▶ _Exercise prompt_: Your reply should be only the number of lines in the material below that include the word "assets".

━━━━━ Task data

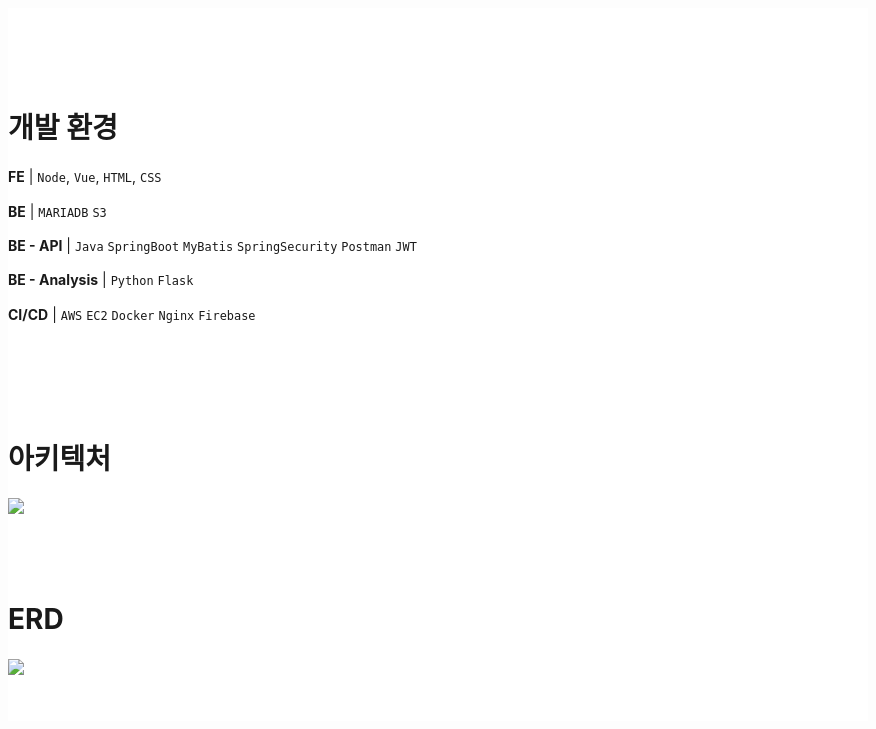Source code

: <br>
<br>
<br>

# 개발 환경

**FE** | `Node`, `Vue`, `HTML`, `CSS`

**BE** | `MARIADB` `S3`
 
**BE - API** | `Java` `SpringBoot` `MyBatis` `SpringSecurity` `Postman` `JWT`

**BE - Analysis** | `Python` `Flask`

**CI/CD** | `AWS` `EC2` `Docker` `Nginx` `Firebase`

<br>
<br>
<br>

# 아키텍처

<img width="70%" src="https://github.com/Park-Yebun/PopCon/assets/139411465/748ee017-5e64-4673-8f31-d6c955ef89da">

<br>
<br>
<br>

# ERD

<img width="70%" src="https://github.com/Park-Yebun/PopCon/assets/139411465/3f45f096-26f0-4ea2-af11-4af58ca113fe">

<br>
<br>
<br>

</div>
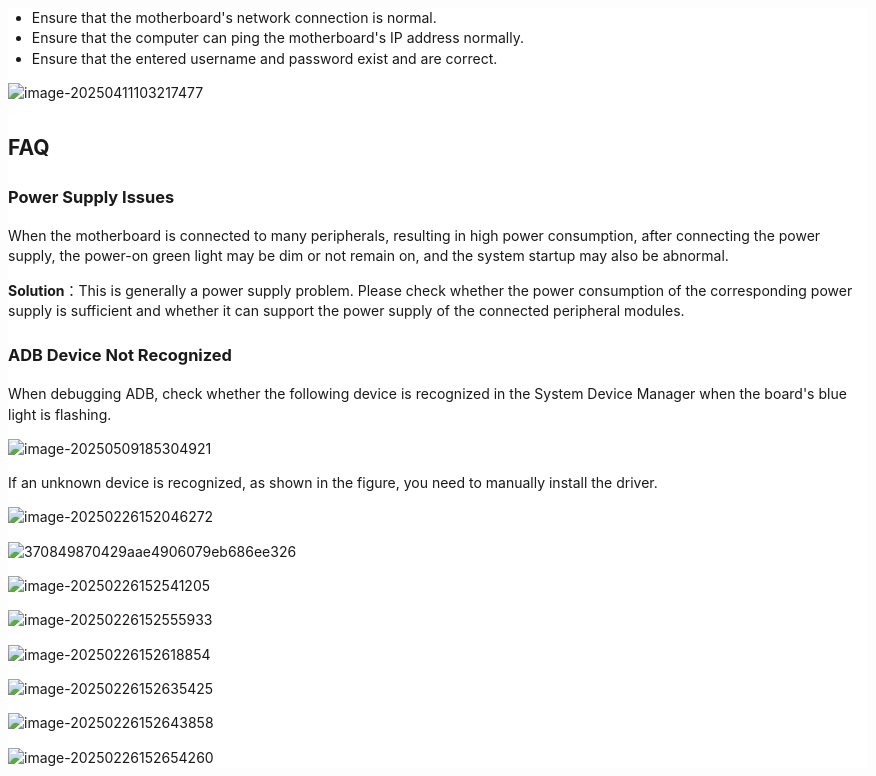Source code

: - Ensure that the motherboard's network connection is normal.
- Ensure that the computer can ping the motherboard's IP address normally.
- Ensure that the entered username and password exist and are correct.

![image-20250411103217477](http://tanzhtanzh.oss-cn-shenzhen.aliyuncs.com/img/image-20250411103217477.png)



## FAQ

### Power Supply Issues

When the motherboard is connected to many peripherals, resulting in high power consumption, after connecting the power supply, the power-on green light may be dim or not remain on, and the system startup may also be abnormal.

**Solution**：This is generally a power supply problem. Please check whether the power consumption of the corresponding power supply is sufficient and whether it can support the power supply of the connected peripheral modules.



### ADB Device Not Recognized

When debugging ADB, check whether the following device is recognized in the System Device Manager when the board's blue light is flashing.

![image-20250509185304921](http://tanzhtanzh.oss-cn-shenzhen.aliyuncs.com/img/image-20250509185304921.png)

If an unknown device is recognized, as shown in the figure, you need to manually install the driver.

![image-20250226152046272](http://tanzhtanzh.oss-cn-shenzhen.aliyuncs.com/img/image-20250226152046272.png)



![370849870429aae4906079eb686ee326](http://tanzhtanzh.oss-cn-shenzhen.aliyuncs.com/img/370849870429aae4906079eb686ee326.jpg)

![image-20250226152541205](http://tanzhtanzh.oss-cn-shenzhen.aliyuncs.com/img/image-20250226152541205.png)

![image-20250226152555933](http://tanzhtanzh.oss-cn-shenzhen.aliyuncs.com/img/image-20250226152555933.png)

![image-20250226152618854](http://tanzhtanzh.oss-cn-shenzhen.aliyuncs.com/img/image-20250226152618854.png)

![image-20250226152635425](http://tanzhtanzh.oss-cn-shenzhen.aliyuncs.com/img/image-20250226152635425.png)



![image-20250226152643858](http://tanzhtanzh.oss-cn-shenzhen.aliyuncs.com/img/image-20250226152643858.png)

![image-20250226152654260](http://tanzhtanzh.oss-cn-shenzhen.aliyuncs.com/img/image-20250226152654260.png)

━━━━━━━━━━

▶ _Worked solution_: 2